The report as a whole has become a bible for the federal and state governments; a source of inspiration Sheridan and his counterparts have drawn from to deliver successful ICT activities. And the bible’s decree on shared services is this: Tread lightly.

“[Peter Gershon] wasn’t recommending against shared services; he was commenting on the need to look at these things carefully,” Sheridan says. “Any major IT project is going to have risks to it, and these need to be properly considered and time allowed and resources allowed and the schedule to progress those things.”

A review into the progress of agencies enacting recommendations in the Gershon report, authored by government consultant Dr Ian Reinecke and released last year, issues a similar warning: Beware pitfalls.

The first of these, and perhaps most important AGIMO’s Sheridan argues, is a common law of ICT: Business must dictate technology, not the other way around.

“It’s not like you have to be a brain surgeon to work this out,” he says. “The challenge comes when you try to change business processes with an IT solution.”

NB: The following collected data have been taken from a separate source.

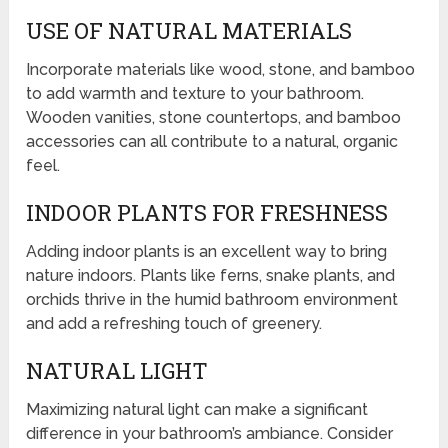
USE OF NATURAL MATERIALS
Incorporate materials like wood, stone, and bamboo
to add warmth and texture to your bathroom.
Wooden vanities, stone countertops, and bamboo
accessories can all contribute to a natural, organic
feel.
INDOOR PLANTS FOR FRESHNESS
Adding indoor plants is an excellent way to bring
nature indoors. Plants like ferns, snake plants, and
orchids thrive in the humid bathroom environment
and add a refreshing touch of greenery.
NATURAL LIGHT
Maximizing natural light can make a significant
difference in your bathroom’s ambiance. Consider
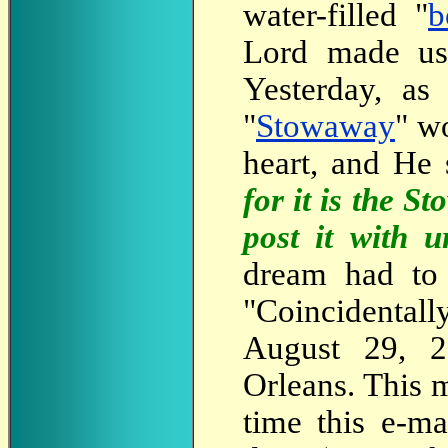
water-filled "
b
Lord made us 
Yesterday, as
"
Stowaway
" w
heart, and He 
for it is the 
post it with u
dream had to 
"Coincidental
August 29, 2
Orleans. This 
time this e-m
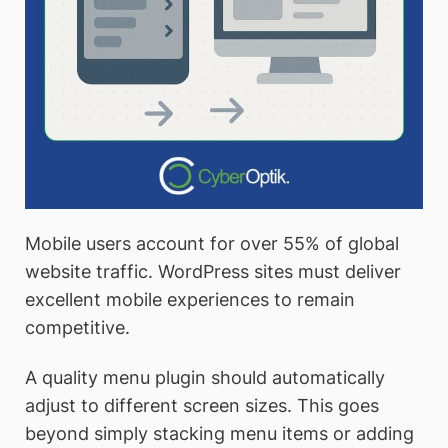
Mobile users account for over 55% of global
website traffic. WordPress sites must deliver
excellent mobile experiences to remain
competitive.
A quality menu plugin should automatically
adjust to different screen sizes. This goes
beyond simply stacking menu items or adding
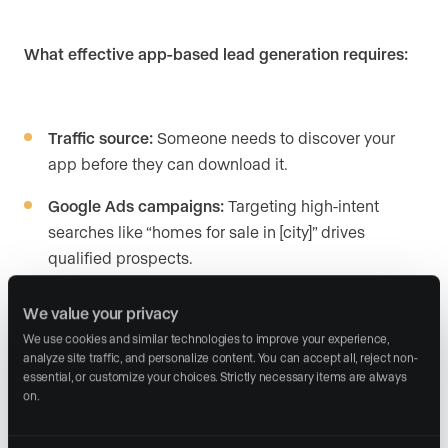
What effective app-based lead generation requires:
Traffic source:
Someone needs to discover your
app before they can download it.
Google Ads campaigns:
Targeting high-intent
searches like “homes for sale in [city]” drives
qualified prospects.
Social media advertising:
Facebook and Instagram
We value your privacy
campaigns build awareness and app downloads.
We use cookies and similar technologies to improve your experience, 
analyze site traffic, and personalize content. You can accept all, reject non-
Landing pages:
Dedicated pages optimized for
essential, or customize your choices. Strictly necessary items are always 
app download conversions.
on.
Lead capture within the app:
Saved searches and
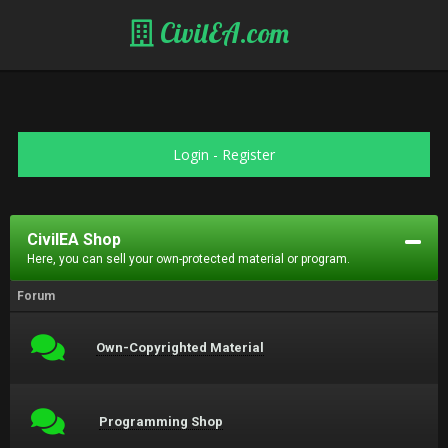
CivilEA.com
Login
-
Register
CivilEA Shop
Here, you can sell your own-protected material or program.
Forum
Own-Copyrighted Material
Programming Shop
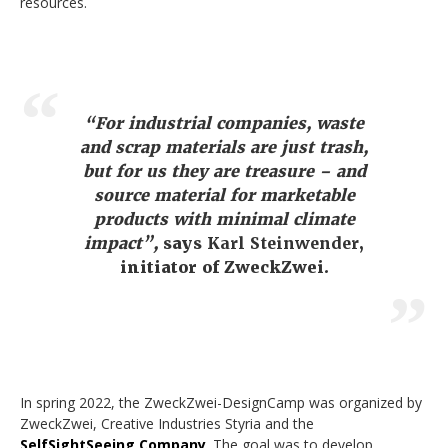
resources.
“For industrial companies, waste
and scrap materials are just trash,
but for us they are treasure – and
source material for marketable
products with minimal climate
impact”,
says
Karl Steinwender
,
initiator of ZweckZwei.
In spring 2022, the ZweckZwei-DesignCamp was organized by
ZweckZwei, Creative Industries Styria and the
SelfSightSeeing Company
. The goal was to develop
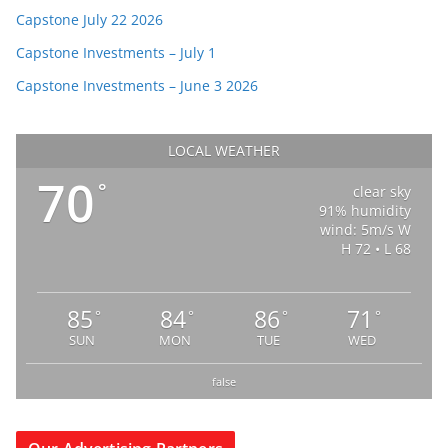
Capstone July 22 2026
Capstone Investments – July 1
Capstone Investments – June 3 2026
LOCAL WEATHER
70
°
clear sky
91% humidity
wind: 5m/s W
H 72 • L 68
85
84
86
71
°
°
°
°
SUN
MON
TUE
WED
false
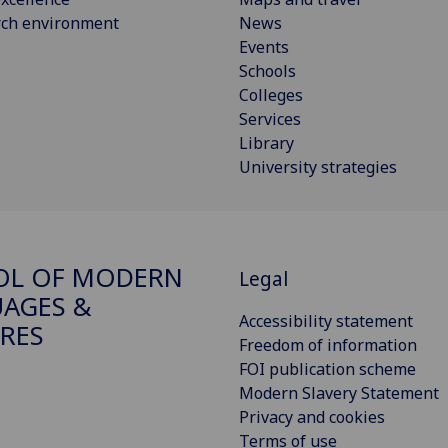
rch environment
News
Events
Schools
Colleges
Services
Library
University strategies
OL OF MODERN
Legal
AGES &
Accessibility statement
RES
Freedom of information
FOI publication scheme
Modern Slavery Statement
Privacy and cookies
Terms of use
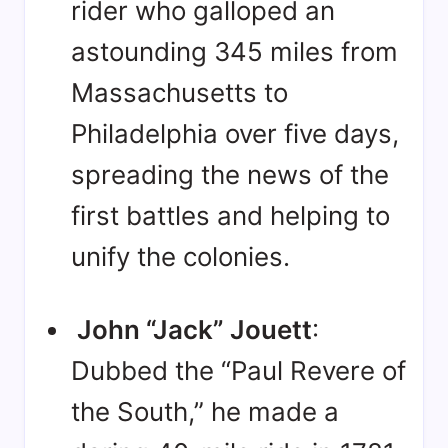
rider who galloped an
astounding 345 miles from
Massachusetts to
Philadelphia over five days,
spreading the news of the
first battles and helping to
unify the colonies
.
John “Jack” Jouett
:
Dubbed the “Paul Revere of
the South,” he made a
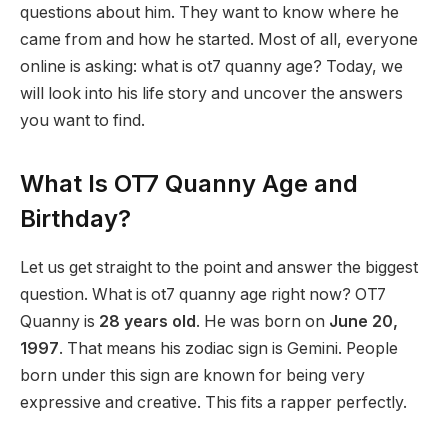
questions about him. They want to know where he
came from and how he started. Most of all, everyone
online is asking: what is ot7 quanny age? Today, we
will look into his life story and uncover the answers
you want to find.
What Is OT7 Quanny Age and
Birthday?
Let us get straight to the point and answer the biggest
question. What is ot7 quanny age right now? OT7
Quanny is
28 years old
. He was born on
June 20,
1997
.
That means his zodiac sign is Gemini. People
born under this sign are known for being very
expressive and creative. This fits a rapper perfectly.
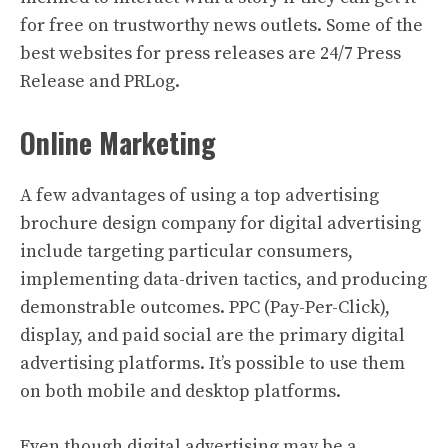
for free on trustworthy news outlets. Some of the
best websites for press releases are 24/7 Press
Release and PRLog.
Online Marketing
A few advantages of using a top advertising
brochure design company for digital advertising
include targeting particular consumers,
implementing data-driven tactics, and producing
demonstrable outcomes. PPC (Pay-Per-Click),
display, and paid social are the primary digital
advertising platforms. It’s possible to use them
on both mobile and desktop platforms.
Even though digital advertising may be a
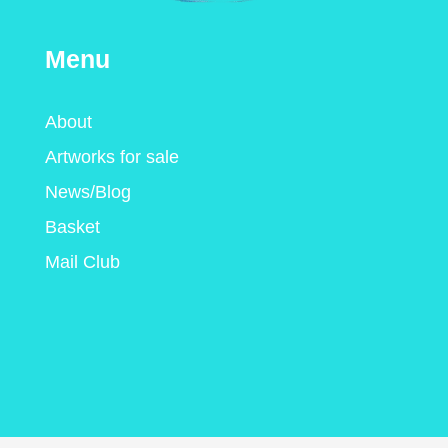
Menu
About
Artworks for sale
News/Blog
Basket
Mail Club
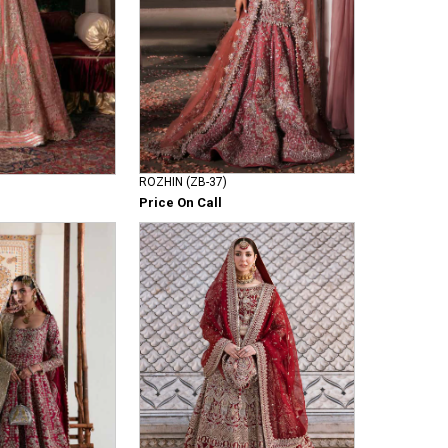
ROZHIN (ZB-37)
Price On Call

The internal processes are the first step in determining how to improve the business, and ultimately, allow for innovation.

It’s a point Fujitsu’s UK head of public sector desktop services, James Mayo, agrees with. Any software, shared or otherwise, that attempts to mould the business process will ultimately fail. The Queensland Health debacle is a case in point.

“When do you bite the bullet on the multitude of terms and conditions in place across departments?” Mayo says. “As soon as you say, ‘We need a payroll that will accommodate the existing terms and conditions’, then automatically you’re not releasing the standardisation of shared services elements.”